In the weeks and months after George Floyd was murdered in Minneapolis, Minnesota, and after police shot and killed Breonna Taylor in her home in Louisville, Kentucky, tens of millions of people took to the streets to protest racist police brutality, making the Black Lives Matter movement one of the largest social movements in American history. That movement has been fueled, in part, by cell phone video, which has made it possible for ordinary people to document and bear witness to atrocities that would otherwise be denied or ignored, and to share their documentation with national and global audiences, sparking national and even global public outrage.
The centrality of cell phone video to recent protests made it particularly disturbing to learn that San Diego Police Department officers had seized protesters’ phones after arresting them at anti-police brutality protests, and had refused to return them for weeks or months after the protesters were released from jail.
This federal lawsuit was litigated by the ACLU Foundation of San Diego & Imperial Counties (ACLUF-SDIC), Community Advocates for Just and Moral Governance (MoGo), and Singleton, Schreiber McKenzie & Scott Law Firm (SSMS), and Mintz, Levin, Cohn, Ferris, Glovsky and Popeo, P.C., on behalf of Plaintiff Christina Griffin-Jones, whose cell phone was seized when she was arrested by San Diego Police Department (SDPD) officers during an anti-police violence demonstration on Sept. 23, 2020. While she was released the following day, she did not receive her phone until after this lawsuit was filed. When it was finally returned to her, it was broken.
The prolonged seizure of Ms. Griffin-Jones’ phone followed a similar incident earlier in the summer of 2020. On Sept. 24, 2020, ACLUF-SDIC, MoGo and SSMS sent a letter to the police department demanding the immediate return of phones seized from protesters at an Aug. 28 protest against the police shooting of Jacob Blake in Kenosha, Wis., which was recorded on a cell phone. The letter explained that a warrant is generally required to search a cell phone, and law enforcement agencies must promptly seek search warrants for impounded property. Otherwise, prolonged seizure of the property is unconstitutional.
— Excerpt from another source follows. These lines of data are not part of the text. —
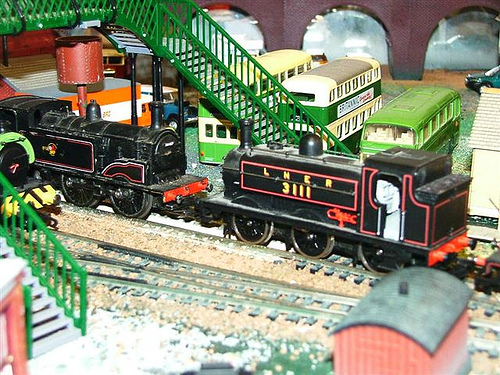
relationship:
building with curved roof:
[311, 245, 468, 373] [330, 248, 471, 348]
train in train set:
[0, 95, 500, 295] [1, 69, 471, 267]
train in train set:
[0, 95, 472, 272] [2, 1, 499, 373]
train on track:
[0, 95, 472, 272] [55, 187, 499, 319]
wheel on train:
[353, 238, 395, 272] [2, 76, 212, 220]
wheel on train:
[288, 215, 333, 260] [0, 95, 472, 272]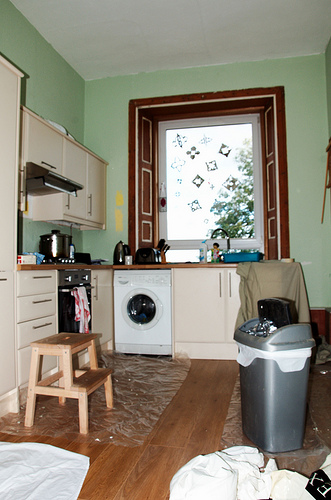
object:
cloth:
[172, 445, 307, 500]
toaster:
[134, 247, 160, 263]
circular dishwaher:
[123, 288, 163, 327]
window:
[124, 94, 281, 255]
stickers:
[185, 196, 204, 216]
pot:
[39, 230, 73, 258]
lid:
[34, 229, 73, 237]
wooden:
[25, 330, 114, 435]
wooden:
[192, 358, 228, 408]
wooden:
[172, 410, 215, 436]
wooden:
[70, 440, 101, 453]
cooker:
[38, 221, 72, 266]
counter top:
[19, 261, 296, 268]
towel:
[70, 287, 95, 332]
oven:
[54, 266, 97, 338]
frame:
[156, 121, 268, 259]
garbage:
[246, 316, 276, 340]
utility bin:
[222, 250, 262, 261]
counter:
[17, 260, 301, 268]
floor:
[0, 342, 331, 500]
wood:
[85, 373, 219, 499]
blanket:
[0, 439, 90, 499]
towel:
[325, 136, 331, 193]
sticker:
[185, 146, 200, 159]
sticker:
[217, 142, 231, 157]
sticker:
[197, 133, 212, 146]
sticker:
[171, 132, 188, 148]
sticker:
[191, 174, 205, 188]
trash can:
[232, 297, 318, 453]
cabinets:
[20, 103, 110, 231]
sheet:
[0, 440, 83, 498]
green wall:
[88, 75, 121, 143]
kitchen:
[0, 0, 331, 499]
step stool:
[21, 326, 119, 431]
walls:
[290, 65, 321, 170]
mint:
[192, 69, 241, 84]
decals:
[190, 174, 205, 189]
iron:
[113, 240, 130, 267]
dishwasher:
[113, 262, 173, 356]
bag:
[236, 337, 320, 374]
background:
[1, 1, 331, 310]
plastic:
[2, 347, 193, 442]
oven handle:
[56, 278, 93, 299]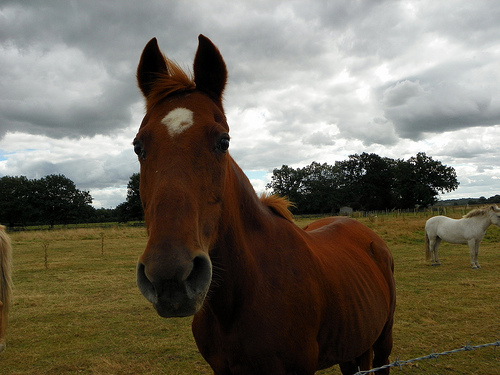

Responding to the letter more than a month after the phones were taken from protesters, SDPD contended that “phones which are impounded as evidence will remain in our custody and if the contents are going to be sought, a detective will request a search warrant from a judge as required by law.”
This response, coupled with the later seizure of Griffin-Jones’ phone indicated that SDPD continued to believe it had the authority to maintain possession of protesters’ phones for an indefinite period of time, and that there was no urgency to decide whether to seek warrants to search them, contrary to individuals’ statutory and constitutional rights.
The centrality of cell phone video to the Black Lives Matter movement makes clear that when police seize and unlawfully maintain possession of people’s phones, they are striking at the heart of one of the most important struggles for social justice in our lifetimes. Moreover, people’s cell phones carry troves of personal, private information that must be protected from law enforcement agencies’ illegal and unconstitutional intrusions.
As Trenton Lamere, an associate with SSMS, said when we filed this suit: “From banking and healthcare to food deliveries and rideshares, people rely on cell phones like never before. Courts and legislatures have rightly determined that cell phones deserve special protections.” This suit was necessary “to ensure SDPD and all other law enforcement agencies respect our client’s constitutional rights and comply with the laws on seizing cell phones.”
The lawsuit asked for the immediate return of Griffin-Jones’ phone and for monetary damages. We argued that SDPD officers, polices, and practices violated Griffin-Jones’ rights against unreasonable seizure of her property, and her due process rights, under the Federal and California constitutions, and were also out of compliance with state law.
But the issue always went beyond the facts of this immediate case. The stakes were made clear by MoGo Executive Director Geneviéve Jones-Wright, who noted that “it is important to understand that what happened to our client is not an isolated incident. The illegal seizure of protesters’ cell phones now appears to be a common practice and a tool for repression. I am afraid that law enforcement, including SDPD, is using this tactic to intimidate and discourage protesters and organizers in an effort to silence them. Whatever the purpose behind the actions, the actions are not lawful. This is why it is important for lawyers to step up and protect our cherished constitutional freedoms.”